Eagle-eyed viewers will notice detailed paper engines throughout “The Biggest Dream,” which were created in consultation with skilled paper artists. Viewers should also keep their eyes peeled for a scale model of an Open Fan engine, an addition that inspired questions from curious non-engineers on the set. Seele and Rizk were only too happy to talk about their work, as well as the immense team effort being made by everyone involved in the RISE program, which involves advances being made on a range of projects — from hybrid electric power systems and adaptive cycle engines to high-pressure turbines and durable compact engine cores — aided by the world’s most powerful supercomputers.

“People were commenting about how passionate we seemed,” says Rizk. “I am always going to be excited around a RISE engine model. There’s no way you’re going to stop this excitement.”

 

Next-Gen Innovators, Next-Gen Dreams

The kids in the film are the real stars. They represent the young minds that will one day take aerospace engineering to even higher levels. For the engineers involved in the film, the young peoples’ curiosity and openness to new ideas while filming struck a chord.

Seeing the kids playing with paper airplanes was particularly meaningful for Rizk, who recalls being asked to build them and film them in flight when she was a student. “I got this flashback to when I was at university, and I was so passionate. I never thought I would be doing what I do today,” she says. “I thought to myself, This is really how it starts.

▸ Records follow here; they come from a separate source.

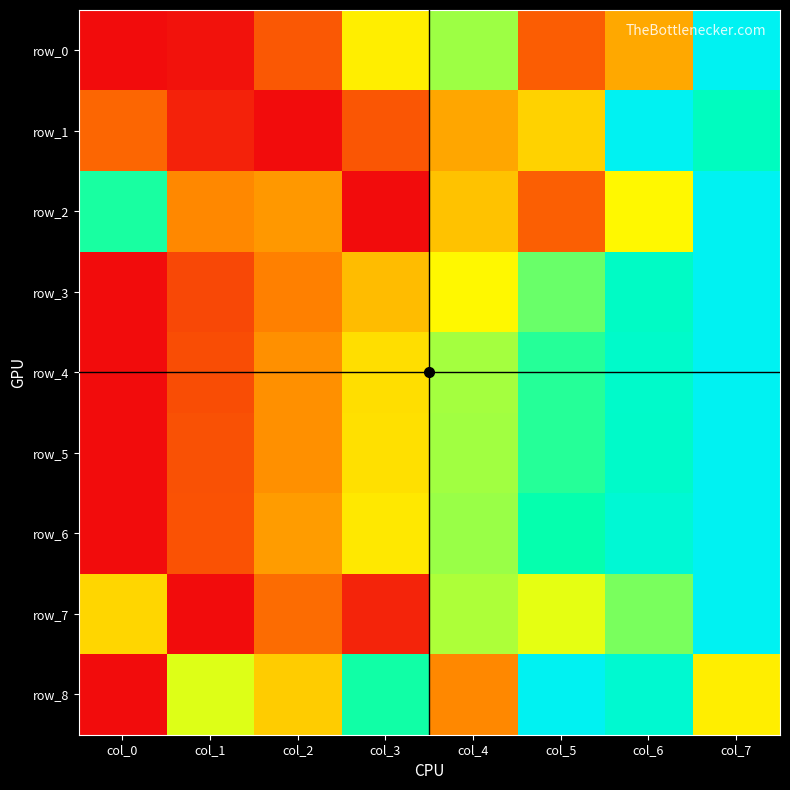

Reading left to right, extract all data points from this chart.

row_0: col_0=0.0	col_1=0.0	col_2=0.2	col_3=0.5	col_4=0.6	col_5=0.2	col_6=0.3	col_7=1.0
row_1: col_0=0.2	col_1=0.1	col_2=0.0	col_3=0.2	col_4=0.3	col_5=0.4	col_6=1.0	col_7=0.8
row_2: col_0=0.7	col_1=0.3	col_2=0.3	col_3=0.0	col_4=0.4	col_5=0.2	col_6=0.5	col_7=1.0
row_3: col_0=0.0	col_1=0.1	col_2=0.3	col_3=0.4	col_4=0.5	col_5=0.6	col_6=0.8	col_7=1.0
row_4: col_0=0.0	col_1=0.1	col_2=0.3	col_3=0.4	col_4=0.6	col_5=0.7	col_6=0.8	col_7=1.0
row_5: col_0=0.0	col_1=0.1	col_2=0.3	col_3=0.4	col_4=0.6	col_5=0.7	col_6=0.8	col_7=1.0
row_6: col_0=0.0	col_1=0.2	col_2=0.3	col_3=0.5	col_4=0.6	col_5=0.7	col_6=0.9	col_7=1.0
row_7: col_0=0.4	col_1=0.0	col_2=0.2	col_3=0.1	col_4=0.6	col_5=0.5	col_6=0.6	col_7=1.0
row_8: col_0=0.0	col_1=0.5	col_2=0.4	col_3=0.7	col_4=0.3	col_5=1.0	col_6=0.9	col_7=0.5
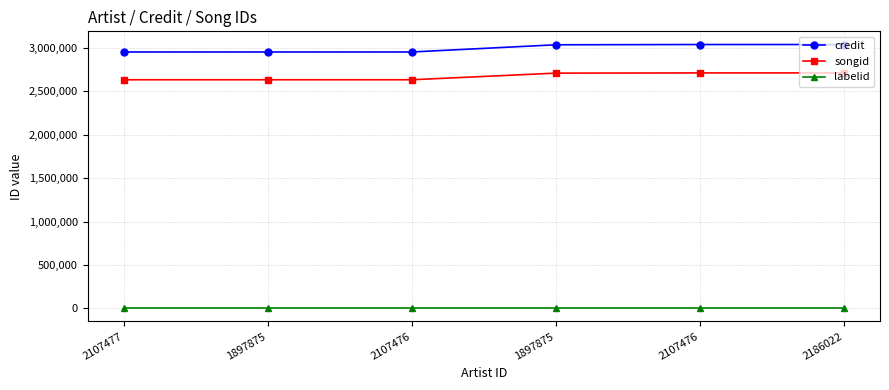

Is this an area chart (filled region under the line)?

No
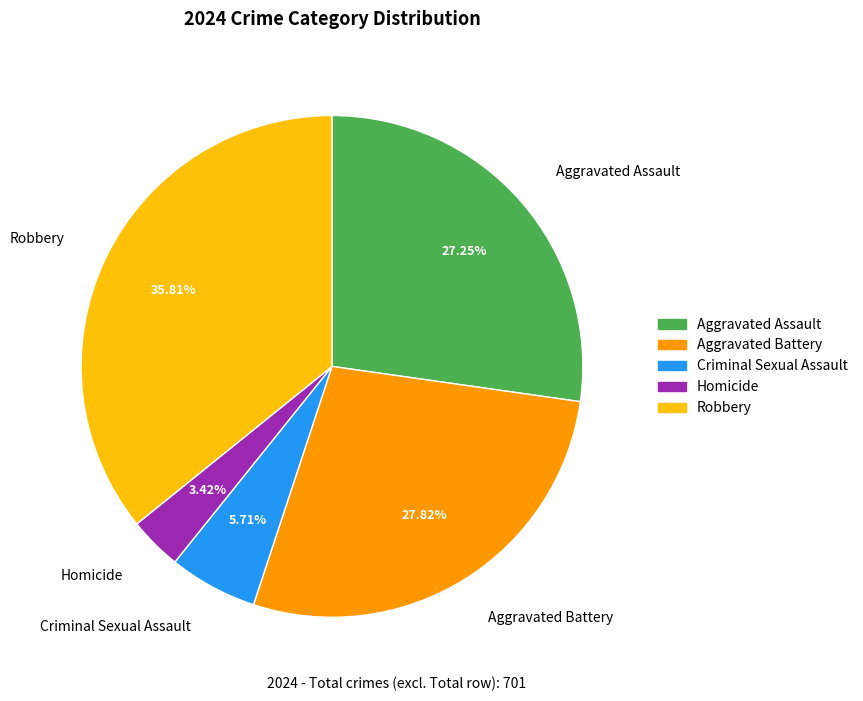

To the nearest percent, what portion does Homicide represent?

3%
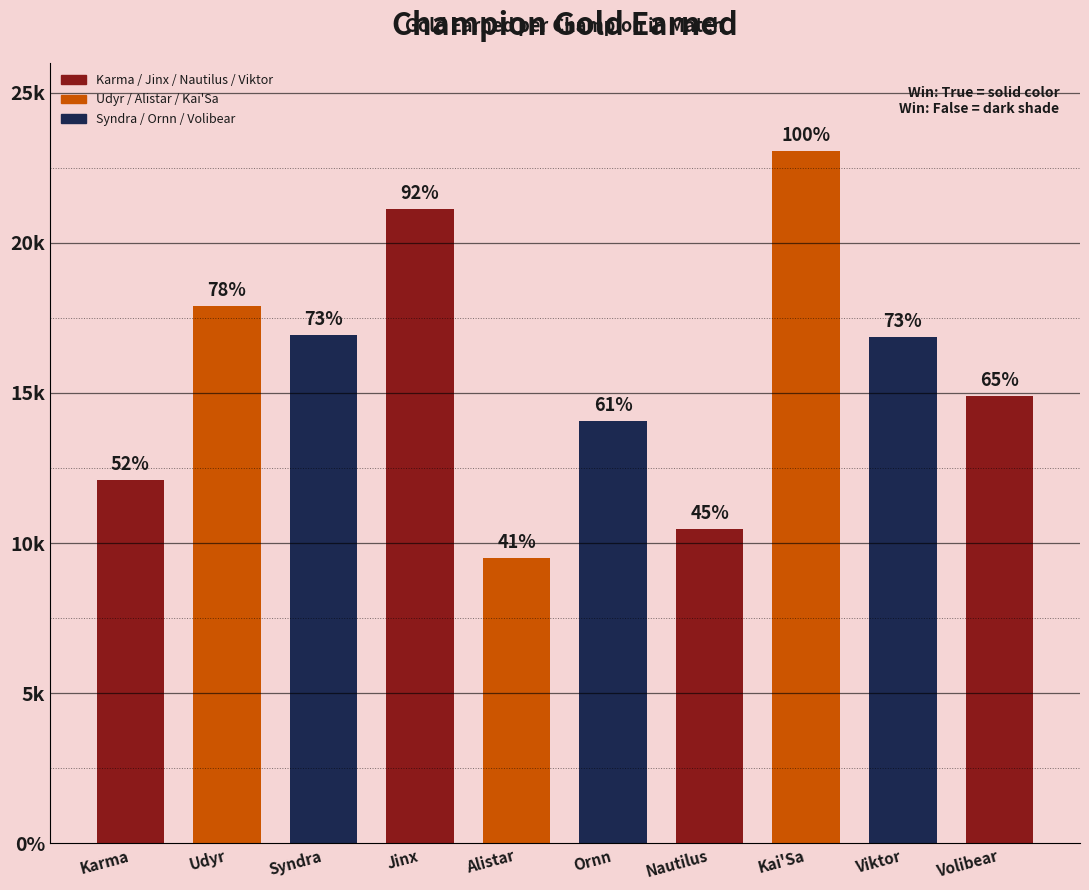

Reading left to right, what are all the values shown in this chart?

12094	17888	16945	21135	9511	14078	10455	23056	16853	14890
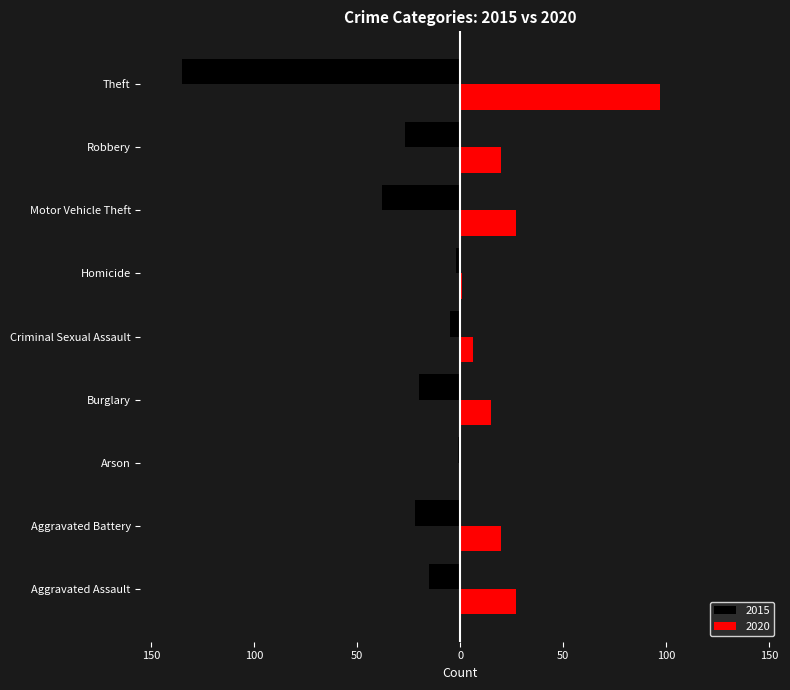

What are all the series names shown in the legend?

2015, 2020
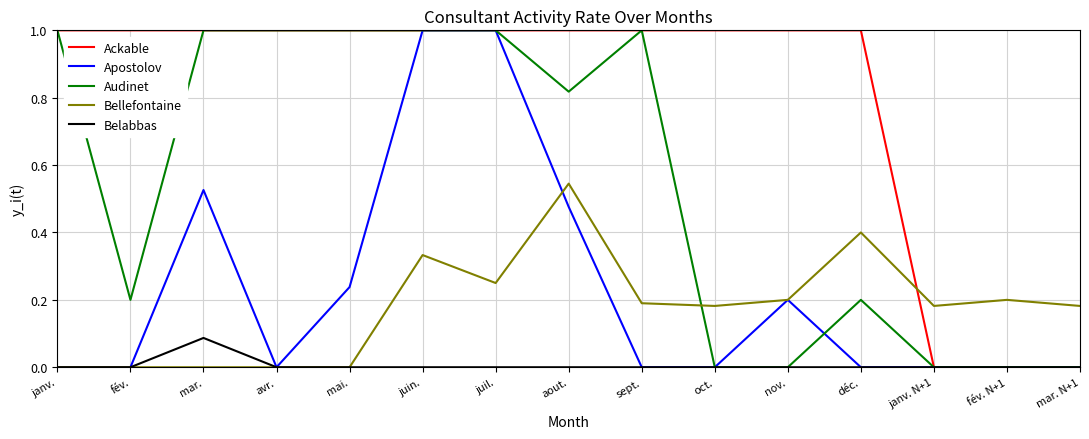

What is the difference between the highest and lowest values at janv.?

1.0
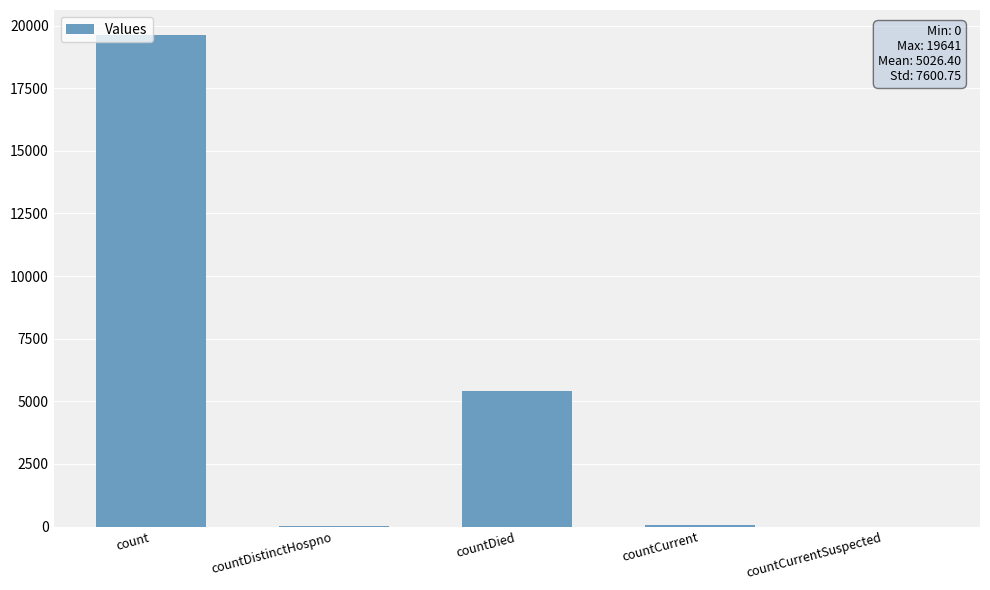

What is the sum of the values at count and countCurrent?

19683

Big ideas start as simple ones.

 

Maysaa Rizk and Roman Seele
Rizk and Seele with their own giant paper airplane.

 

While still waiting to see the film’s final cut, both Seele and Rizk expressed excitement at the story “The Biggest Dream” will be telling audiences.

“I want people to see that at GE Aerospace we are committed to the future of flight — to a better, more innovative future,” says Rizk. “It’s not only for us, but also for future generations.”

Seele adds another powerful takeaway. “What we’re working on now will be real someday,” he says.